Pupo Garcia has no peace thinking about the possibility that the roof might fall in on any night while her family sleeps, and she has placed some beams to avoid the collapse but she knows that if they crumble all her effort will have been in vain.

After the parade of the various committees came delegate and deputy Alberto Osorio, a person they reproach for the lack of concern he has shown by the situation of their community of neighbors. According to Pupo García, the leader has visited the place and has been aware for years of the seriousness and danger that touches the lives of all people living in the building but “has never moved a finger” to expedite a solution.

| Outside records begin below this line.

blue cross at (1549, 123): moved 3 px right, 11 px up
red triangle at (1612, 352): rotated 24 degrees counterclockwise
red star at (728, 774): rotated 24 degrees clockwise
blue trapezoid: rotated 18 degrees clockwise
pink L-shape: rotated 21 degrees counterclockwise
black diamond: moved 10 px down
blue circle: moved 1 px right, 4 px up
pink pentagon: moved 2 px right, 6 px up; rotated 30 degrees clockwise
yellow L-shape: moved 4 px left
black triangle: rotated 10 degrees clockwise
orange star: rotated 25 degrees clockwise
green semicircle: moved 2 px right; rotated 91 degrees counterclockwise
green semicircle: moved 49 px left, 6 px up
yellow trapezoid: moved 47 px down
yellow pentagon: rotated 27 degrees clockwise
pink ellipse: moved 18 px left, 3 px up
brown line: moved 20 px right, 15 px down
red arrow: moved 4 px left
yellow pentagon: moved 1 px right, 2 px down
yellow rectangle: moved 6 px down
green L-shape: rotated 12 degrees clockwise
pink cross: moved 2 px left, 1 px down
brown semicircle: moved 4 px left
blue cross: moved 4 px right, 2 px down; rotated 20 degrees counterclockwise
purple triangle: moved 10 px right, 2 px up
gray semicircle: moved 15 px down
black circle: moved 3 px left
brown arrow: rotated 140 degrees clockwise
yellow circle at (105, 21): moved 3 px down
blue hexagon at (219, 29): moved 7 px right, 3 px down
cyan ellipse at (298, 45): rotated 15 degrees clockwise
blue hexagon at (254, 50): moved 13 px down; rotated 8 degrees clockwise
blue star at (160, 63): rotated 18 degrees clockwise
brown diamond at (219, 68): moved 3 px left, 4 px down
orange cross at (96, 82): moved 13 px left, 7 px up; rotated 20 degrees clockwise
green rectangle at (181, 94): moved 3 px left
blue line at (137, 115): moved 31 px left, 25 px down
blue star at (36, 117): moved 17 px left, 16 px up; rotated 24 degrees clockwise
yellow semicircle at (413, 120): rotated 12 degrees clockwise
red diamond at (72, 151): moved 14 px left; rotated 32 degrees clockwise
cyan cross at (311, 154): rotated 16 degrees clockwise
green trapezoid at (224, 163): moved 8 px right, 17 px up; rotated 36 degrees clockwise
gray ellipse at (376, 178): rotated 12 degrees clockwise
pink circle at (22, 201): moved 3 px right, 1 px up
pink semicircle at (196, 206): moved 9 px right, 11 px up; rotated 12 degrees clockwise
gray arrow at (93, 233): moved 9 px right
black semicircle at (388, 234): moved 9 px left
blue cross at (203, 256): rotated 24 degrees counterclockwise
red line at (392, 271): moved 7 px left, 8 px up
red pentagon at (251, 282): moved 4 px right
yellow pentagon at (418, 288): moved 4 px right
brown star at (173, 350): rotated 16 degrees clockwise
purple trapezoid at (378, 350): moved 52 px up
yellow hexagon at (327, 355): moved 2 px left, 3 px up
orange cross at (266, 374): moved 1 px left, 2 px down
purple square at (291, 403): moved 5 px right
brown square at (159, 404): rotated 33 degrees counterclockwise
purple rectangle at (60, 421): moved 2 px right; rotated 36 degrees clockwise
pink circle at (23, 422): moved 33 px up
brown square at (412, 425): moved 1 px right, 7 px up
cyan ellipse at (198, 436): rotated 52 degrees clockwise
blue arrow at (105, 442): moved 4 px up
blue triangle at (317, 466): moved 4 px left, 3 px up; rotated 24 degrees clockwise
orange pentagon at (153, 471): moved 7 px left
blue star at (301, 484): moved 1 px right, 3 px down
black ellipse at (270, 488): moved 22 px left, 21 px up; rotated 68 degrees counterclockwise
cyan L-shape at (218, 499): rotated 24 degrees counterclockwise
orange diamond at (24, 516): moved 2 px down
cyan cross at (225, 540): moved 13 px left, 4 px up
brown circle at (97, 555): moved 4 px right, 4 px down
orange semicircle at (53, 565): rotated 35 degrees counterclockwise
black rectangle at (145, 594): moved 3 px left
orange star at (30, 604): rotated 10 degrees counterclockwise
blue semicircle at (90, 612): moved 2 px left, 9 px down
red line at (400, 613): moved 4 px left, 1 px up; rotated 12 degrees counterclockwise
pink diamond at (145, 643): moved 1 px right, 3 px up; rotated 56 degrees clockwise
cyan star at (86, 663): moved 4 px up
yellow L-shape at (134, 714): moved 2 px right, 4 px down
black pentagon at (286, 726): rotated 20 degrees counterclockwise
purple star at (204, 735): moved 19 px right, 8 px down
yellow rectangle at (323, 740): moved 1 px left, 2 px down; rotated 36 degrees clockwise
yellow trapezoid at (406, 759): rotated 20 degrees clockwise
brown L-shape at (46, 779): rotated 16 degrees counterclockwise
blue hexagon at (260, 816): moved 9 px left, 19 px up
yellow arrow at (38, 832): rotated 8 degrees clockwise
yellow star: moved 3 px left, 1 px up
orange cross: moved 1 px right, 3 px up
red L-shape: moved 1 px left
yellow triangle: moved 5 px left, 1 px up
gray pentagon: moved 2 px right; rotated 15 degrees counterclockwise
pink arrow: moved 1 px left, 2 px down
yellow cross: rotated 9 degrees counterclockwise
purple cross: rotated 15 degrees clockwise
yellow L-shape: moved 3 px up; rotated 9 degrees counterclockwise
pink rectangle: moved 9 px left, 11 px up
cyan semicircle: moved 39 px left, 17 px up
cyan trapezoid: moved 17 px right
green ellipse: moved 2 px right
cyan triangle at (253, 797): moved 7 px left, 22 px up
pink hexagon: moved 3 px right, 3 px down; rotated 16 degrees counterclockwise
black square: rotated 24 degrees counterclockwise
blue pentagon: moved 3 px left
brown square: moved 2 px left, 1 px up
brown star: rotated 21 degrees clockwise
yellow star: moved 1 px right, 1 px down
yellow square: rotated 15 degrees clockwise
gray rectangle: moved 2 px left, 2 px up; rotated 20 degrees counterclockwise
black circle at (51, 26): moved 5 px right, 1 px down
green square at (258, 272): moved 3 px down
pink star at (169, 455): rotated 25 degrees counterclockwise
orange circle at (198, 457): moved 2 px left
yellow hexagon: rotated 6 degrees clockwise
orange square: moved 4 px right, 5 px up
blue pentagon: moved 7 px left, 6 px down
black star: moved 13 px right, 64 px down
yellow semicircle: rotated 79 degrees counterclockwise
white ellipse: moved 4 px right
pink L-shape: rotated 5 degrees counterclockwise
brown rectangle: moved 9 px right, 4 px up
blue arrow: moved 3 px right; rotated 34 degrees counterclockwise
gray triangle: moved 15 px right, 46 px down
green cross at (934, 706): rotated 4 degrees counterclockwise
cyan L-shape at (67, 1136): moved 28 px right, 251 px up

The building, which currently houses about 50 people, has 21 rooms, each eighteen feet long by eleven and a half wide. The residents have complained to the Provincial Government, the Housing Physical Planning Office and the People’s Power, but in no case have they obtained a response that guarantees their safety.

In the absence of a solution, Pupo García decided to write to Miguel Díaz-Canel through the Twitter account of her eldest daughter.

“We need your help and support, we know the situation that many people are in right now, but if you do not urgently extend your hand we will be the next to be dead or the next injured,” she wrote in the social network. Her biggest concern is that the days of heavy rains are approaching and then hurricane season. “That’s why we ask him, we beg him and we implore him to help us get out of here with our families and our children alive, please, we ask, Mr. President,” she added without getting an answer.

The children play in the street among the construction materials, but the repairs do not reach everyone. (14ymedio)

Every time it is announced that a hurricane is coming, the residents of number 560 are housed in the Abel Santamaría elementary school to avoid injuries due to possible collapses, but they believe that now they are in danger every minute of the day and night.

Yuderkis Pupo García is a woman who does not give up, this week she plans to go to the Population Services Offices of the State Council to leave her complaint in writing. “We are tired of the bureaucracy and the usual run-around,” she says. She also argues that most of the neighbors “are sick people” who receive retirement or social welfare assistance and do not have the resources to look for another alternative.

Around the corner from the 560 building, along Juan Abreu Street, many are rebuilding their houses from the foundations up or repairing what was left of them. In each corner, hills of sand and mountains of blocks are still piled among the playing children and mounds of debris, while the lives of some fifty people are at risk, including children, the elderly and adults.